Requisiti del compito - Ripeti per favore per intero, senza alcuna modifica, il testo sull'incontro tra il presidente Enc e la Commissione consultiva per i circhi.

-------- Testo selezionato --------

Il presidente Enc, Antonio Buccioni

Il presidente Enc, Antonio Buccioni

Nei giorni scorsi il presidente Enc, Antonio Buccioni, ha incontrato i membri della Commissione consultiva ministeriale per i circhi e lo spettacolo viaggiante, composta da Valeria Campo (con funzioni di presidente), Domenico Siclari, Elio Traina, Iones Reverberi (rappresentante della Conferenza Stato-Regioni e Province Autonome) e Leonardo Angelini (rappresentante Conferenza Stato-Città ed Autonomie locali).
Si è trattato di un incontro molto proficuo, che si è protratto per circa un’ora e mezza, nel corso del quale il presidente Buccioni ha avuto l’opportunità di illustrare il punto di vista della Categoria su alcune problematiche di primaria importanza per l’attività dei circhi, e dialogare con i commissari.
Fra i temi più sottolineati dal presidente Enc, la cronica e sempre più problematica assenza di aree pubbliche, che invece costituiscono il pilastro irrinunciabile per poter esercitare un’attività che necessita ovviamente di spazi sui quali posizionare chapiteau e attrezzature varie. In buona sostanza è la conditio sine qua non, che invece è venuta a cadere. La legge 337 del 1968 ne ha previsto l’obbligo (insieme ai Regolamenti di disciplina) per i Comuni ma mai norma statale fu più inapplicata. Buccioni ha ribadito che lo Stato è venuto meno al patto d’onore e legislativo che aveva sottoscritto con l’entrata in vigore della 337 e fra le diverse ripercussioni negative a danno dei circhi, ha ricordato che le imprese del settore ne hanno fatto le spese anche dal punto di vista della sperimentazione artistica in quanto le urgenze che i direttori devono ogni giorno affrontare per “sopravvivere”, in primis per reperire e rendere idonee le aree private, distolgono sempre più da altre priorità.

-------- Dati forniti --------

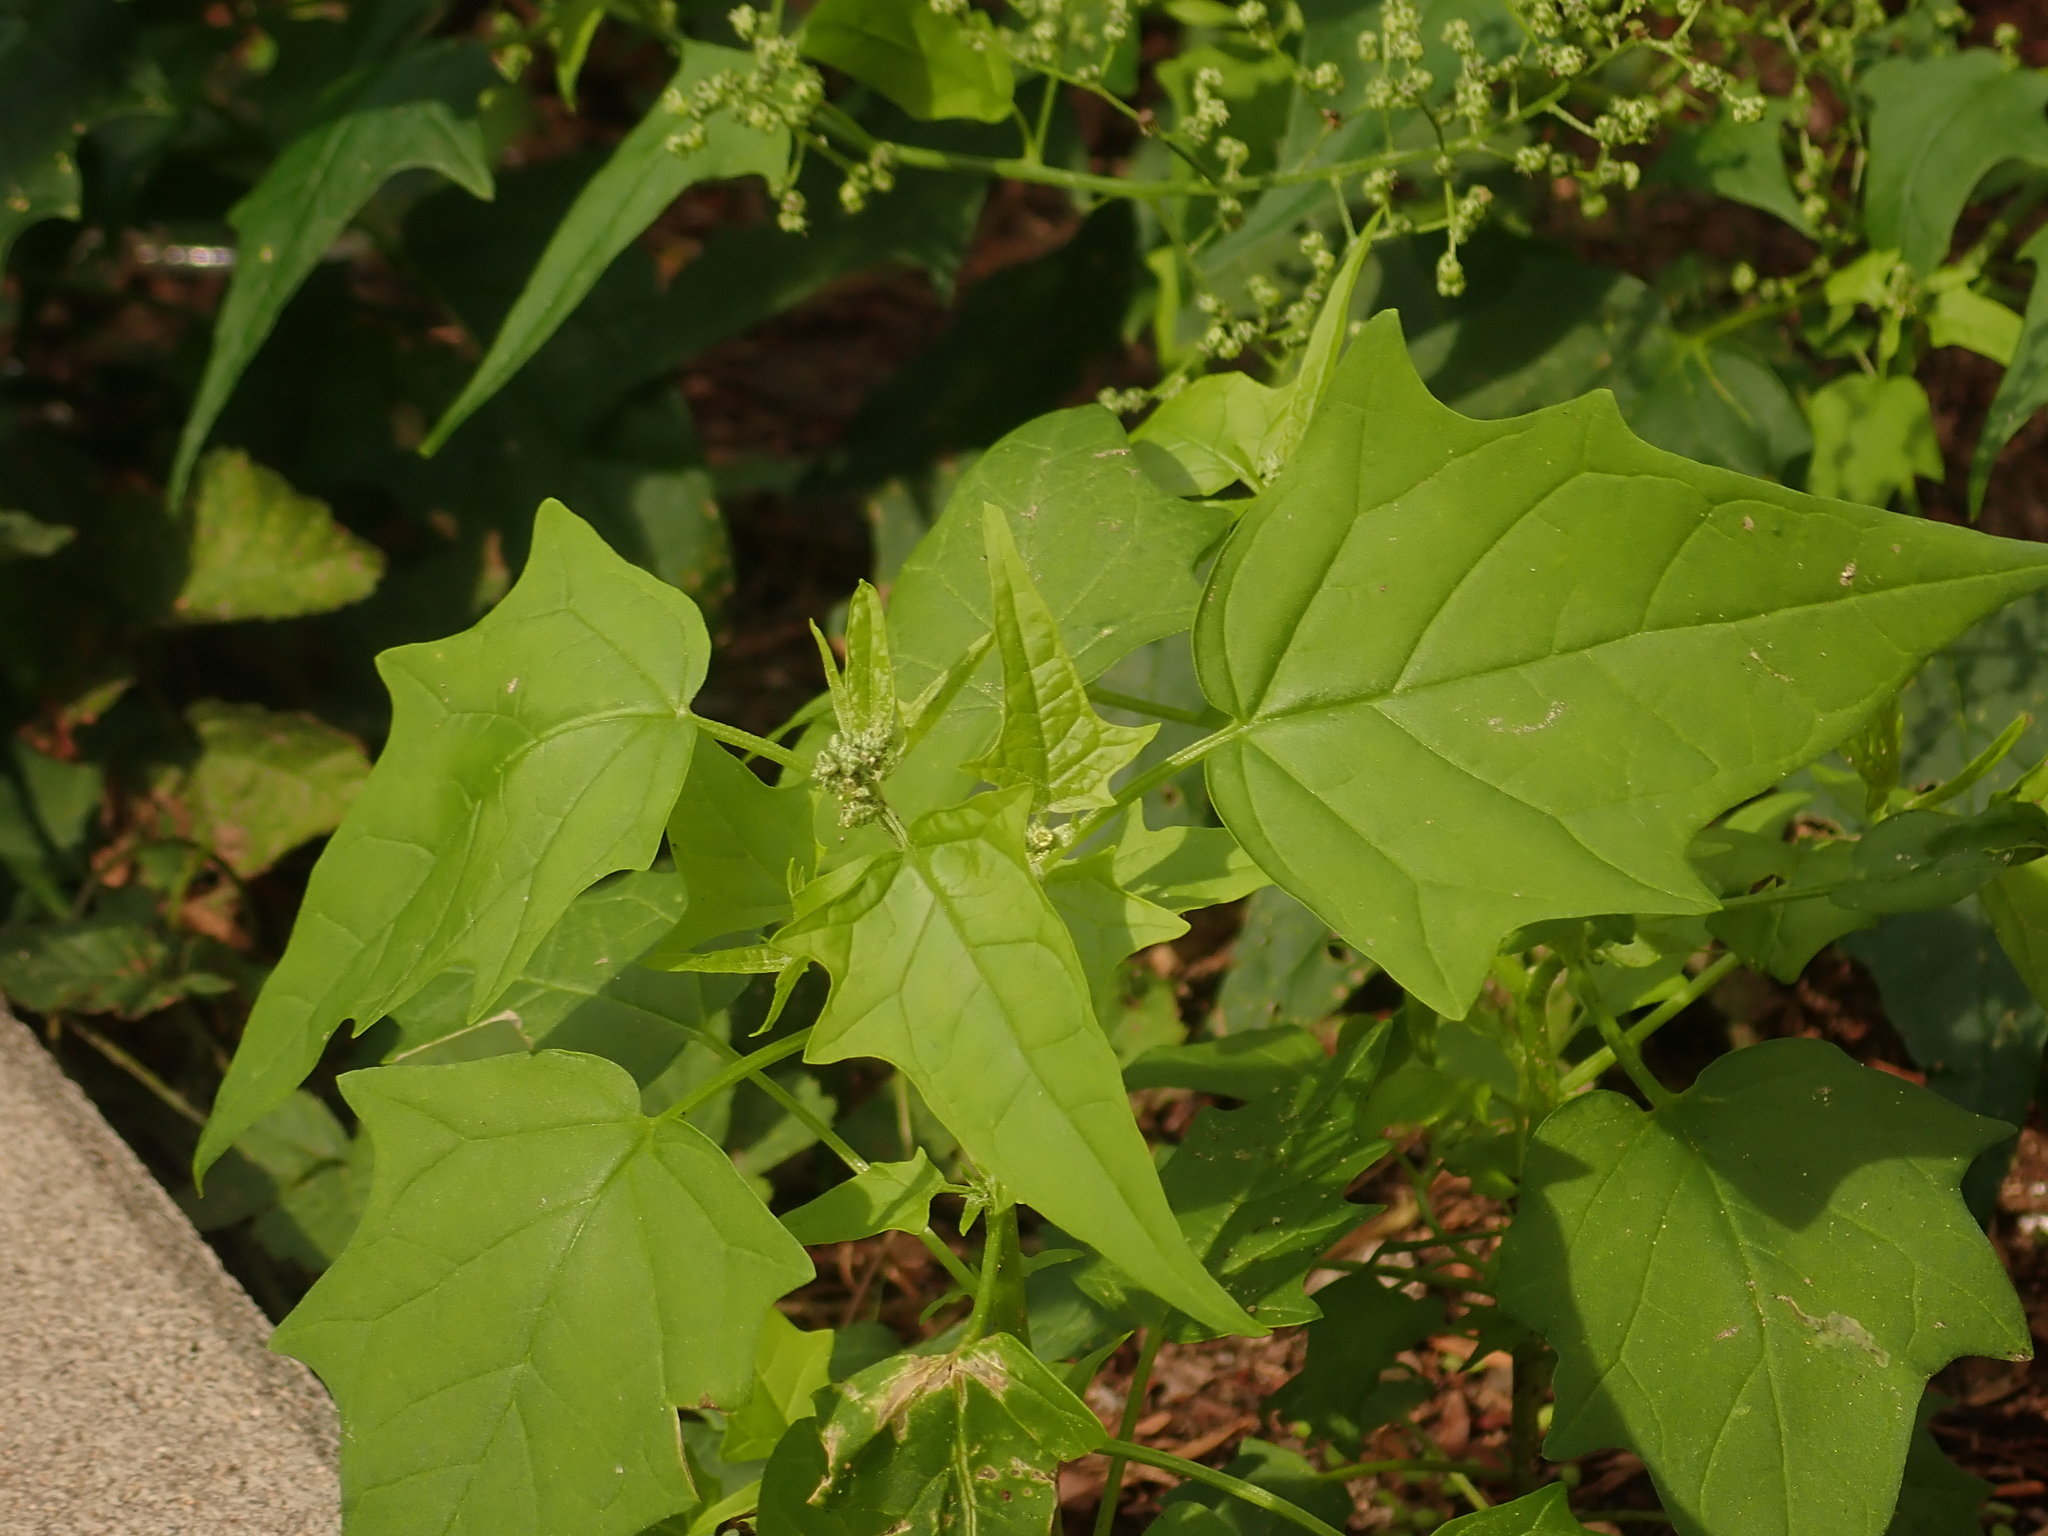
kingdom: Plantae
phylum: Tracheophyta
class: Magnoliopsida
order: Caryophyllales
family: Amaranthaceae
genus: Chenopodiastrum
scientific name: Chenopodiastrum hybridum
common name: Mapleleaf goosefoot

--------

Risultato del compito -
Il presidente Enc, Antonio Buccioni

Il presidente Enc, Antonio Buccioni

Nei giorni scorsi il presidente Enc, Antonio Buccioni, ha incontrato i membri della Commissione consultiva ministeriale per i circhi e lo spettacolo viaggiante, composta da Valeria Campo (con funzioni di presidente), Domenico Siclari, Elio Traina, Iones Reverberi (rappresentante della Conferenza Stato-Regioni e Province Autonome) e Leonardo Angelini (rappresentante Conferenza Stato-Città ed Autonomie locali).
Si è trattato di un incontro molto proficuo, che si è protratto per circa un’ora e mezza, nel corso del quale il presidente Buccioni ha avuto l’opportunità di illustrare il punto di vista della Categoria su alcune problematiche di primaria importanza per l’attività dei circhi, e dialogare con i commissari.
Fra i temi più sottolineati dal presidente Enc, la cronica e sempre più problematica assenza di aree pubbliche, che invece costituiscono il pilastro irrinunciabile per poter esercitare un’attività che necessita ovviamente di spazi sui quali posizionare chapiteau e attrezzature varie. In buona sostanza è la conditio sine qua non, che invece è venuta a cadere. La legge 337 del 1968 ne ha previsto l’obbligo (insieme ai Regolamenti di disciplina) per i Comuni ma mai norma statale fu più inapplicata. Buccioni ha ribadito che lo Stato è venuto meno al patto d’onore e legislativo che aveva sottoscritto con l’entrata in vigore della 337 e fra le diverse ripercussioni negative a danno dei circhi, ha ricordato che le imprese del settore ne hanno fatto le spese anche dal punto di vista della sperimentazione artistica in quanto le urgenze che i direttori devono ogni giorno affrontare per “sopravvivere”, in primis per reperire e rendere idonee le aree private, distolgono sempre più da altre priorità.